Practical Guidelines for Advance Directives and Health Care Proxies
One of the controversies surrounding the health care proposals which have been debated by Congress in recent months has involved questions about advance directives or "living wills." Opponents have raised fears that some elderly and infirm individuals might be forced to report their preferences repeatedly, perhaps as often as every five years. This article summarizes the current state of the law on advance directives and offers some practical suggestions on how to assure that your desires remain clear.
Various Types of Advance Directives and How They Are UsedAdvance directives are instructions about the kinds of medical treatments that persons would want in the future in the event they were to become incapacitated. Advance directives may be verbal. Individuals may simply tell another person their wishes if they were to become unconscious or incapable of making medical decisions. When these instructions are put down in writing (the preferable course) they are called "living wills." One version or variation is a "do not resuscitate" or DNR order. A DNR is a request not to have cardiopulmonary resuscitation or CPR if your heart stops or if you stop breathing.

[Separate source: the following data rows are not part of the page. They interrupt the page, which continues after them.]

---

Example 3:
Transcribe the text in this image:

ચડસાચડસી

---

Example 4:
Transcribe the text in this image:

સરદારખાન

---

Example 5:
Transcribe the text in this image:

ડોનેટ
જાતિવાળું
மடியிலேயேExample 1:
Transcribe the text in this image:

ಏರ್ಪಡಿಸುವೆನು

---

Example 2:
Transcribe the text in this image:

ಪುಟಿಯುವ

Durable powers of attorney or health care proxies are another type of advance directive. They identify the specific person(s) who will have the legal authority to make health care decisions for the incapacitated patient. Health care proxies are often coupled with living wills. The living will expresses the patient's choices regarding medical treatment, and the health care proxy identifies the surrogate decision-maker who would be implementing those decisions for the patient.

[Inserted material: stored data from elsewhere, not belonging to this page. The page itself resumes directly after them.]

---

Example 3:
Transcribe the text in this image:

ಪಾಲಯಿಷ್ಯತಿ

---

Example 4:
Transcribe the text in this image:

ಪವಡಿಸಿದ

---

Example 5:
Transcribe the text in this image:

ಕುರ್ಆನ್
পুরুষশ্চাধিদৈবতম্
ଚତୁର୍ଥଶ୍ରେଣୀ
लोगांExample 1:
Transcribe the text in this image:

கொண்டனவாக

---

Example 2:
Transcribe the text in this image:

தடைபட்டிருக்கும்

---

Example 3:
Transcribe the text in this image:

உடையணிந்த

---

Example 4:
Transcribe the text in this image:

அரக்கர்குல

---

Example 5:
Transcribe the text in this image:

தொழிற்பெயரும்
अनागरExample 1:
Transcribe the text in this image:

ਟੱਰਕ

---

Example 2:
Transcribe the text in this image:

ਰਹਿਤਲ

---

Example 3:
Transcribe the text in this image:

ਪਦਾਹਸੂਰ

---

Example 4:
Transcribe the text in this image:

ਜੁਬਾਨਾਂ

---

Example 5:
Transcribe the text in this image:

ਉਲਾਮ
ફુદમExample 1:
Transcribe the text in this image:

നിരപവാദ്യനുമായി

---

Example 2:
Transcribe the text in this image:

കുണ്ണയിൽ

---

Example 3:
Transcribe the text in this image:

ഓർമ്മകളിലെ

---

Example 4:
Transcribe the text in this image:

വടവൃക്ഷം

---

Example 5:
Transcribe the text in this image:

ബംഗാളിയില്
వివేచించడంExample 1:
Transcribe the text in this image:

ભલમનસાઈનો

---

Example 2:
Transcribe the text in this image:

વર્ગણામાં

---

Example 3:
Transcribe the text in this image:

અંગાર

Preparing Your Advance DirectivesLiving wills and health care proxies are legal in most states, but the particular requirements for creating them differ. Each state has its own law, and sometimes, its own forms. Sample forms are often available free of charge either on-line, through health departments and state agencies, or through state bar associations. It is probably not necessary to have an attorney prepare your advance directive, but you may want to consult with counsel if there are special circumstances or concerns.

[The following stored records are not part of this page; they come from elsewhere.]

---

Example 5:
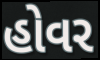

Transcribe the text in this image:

હોવરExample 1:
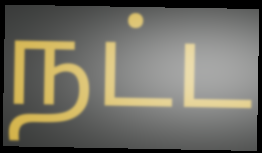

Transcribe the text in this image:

நட்ட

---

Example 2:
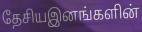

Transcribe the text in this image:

தேசியஇனங்களின்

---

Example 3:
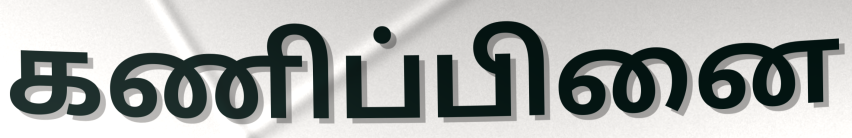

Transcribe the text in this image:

கணிப்பினை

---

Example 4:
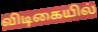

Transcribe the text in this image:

விடிகையில்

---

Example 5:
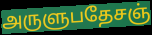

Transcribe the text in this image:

அருளுபதேசஞ்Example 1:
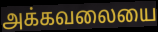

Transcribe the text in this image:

அக்கவலையை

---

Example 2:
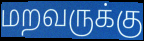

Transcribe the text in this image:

மறவருக்கு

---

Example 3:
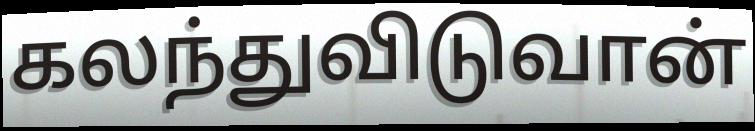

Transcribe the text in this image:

Generally, any person over the age of 18 years can prepare an advance directive. Preparing a living will should involve more thought, however, than simply filling out a standard form. The time spent thinking about the care that you would want, or would not want, and discussing your preferences with family members or loved ones may be much more meaningful than simply checking off boxes on a form. Three issues are especially critical.
First, those preparing advance directives should be as specific as possible. Your instructions should indicate whether you want every available medical procedure performed in order to prolong your life or just certain, limited medical interventions.
Consider the full range of medical options open to you, and indicate whether you would want such procedures as resuscitation and intubation, antibiotics, hydration, blood transfusions and/or feeding tubes.
Second, you should give considerable thought about whom you designate as your health care proxy. A leading study in 2004 compared how closely surrogate decision-makers matched the quality of life assessments of the persons who had designated them as proxies. The study found that the greatest correlation in assessments existed between persons with disabilities and their family members. Proxies who were not relatives or close friends had a marked tendency to overestimate impairments and to underestimate quality of life factors. Accordingly, your surrogate decision-maker should know you and your preferences very well.
Third, you should make these life and death decisions well before they become necessary. Under Federal law, medical facilities must inform patients upon admission that they have the right to make advance directives and to have them respected. This is almost always a challenging and stressful time for such decisions. It is much better to prepare living wills and proxies in the comfort of one's home, rather than a hospital. Discussing your preferences in advance will likely lead to more objective assessments, avoid emotional conflicts and provide peace of mind.
There is little downside risk to preparing your directives well in advance. You may change or cancel your instructions at any time as long as you are still able to think rationally and communicate your wishes in a clear manner. Once you have finished preparing your advance directives, you should provide copies to the proxy whom you have designated, key family members involved and your doctor.